=== Begin Enclosure ===

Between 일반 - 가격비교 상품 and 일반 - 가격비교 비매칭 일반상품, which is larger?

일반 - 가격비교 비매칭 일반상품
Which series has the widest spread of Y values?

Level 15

=== End Enclosure ===
=== Begin Enclosure ===

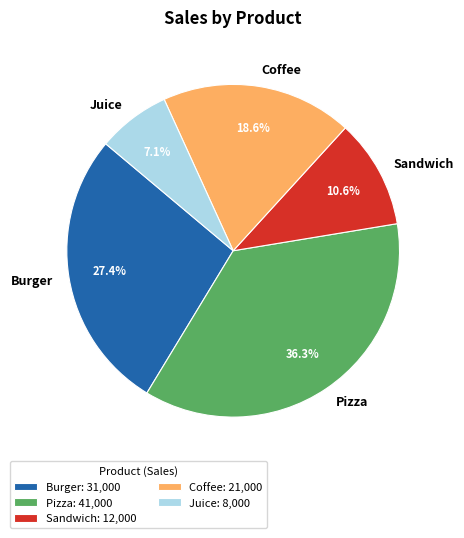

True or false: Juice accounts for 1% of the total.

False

=== End Enclosure ===

— Exercise goal —
Rewrite the lines from the one containing "Between 일반 - 가격비교" to the one containing "Which series has", replacing "larger" with "greater" and leaving everything else as it stands.

— Exercise solution —
Between 일반 - 가격비교 상품 and 일반 - 가격비교 비매칭 일반상품, which is greater?

일반 - 가격비교 비매칭 일반상품
Which series has the widest spread of Y values?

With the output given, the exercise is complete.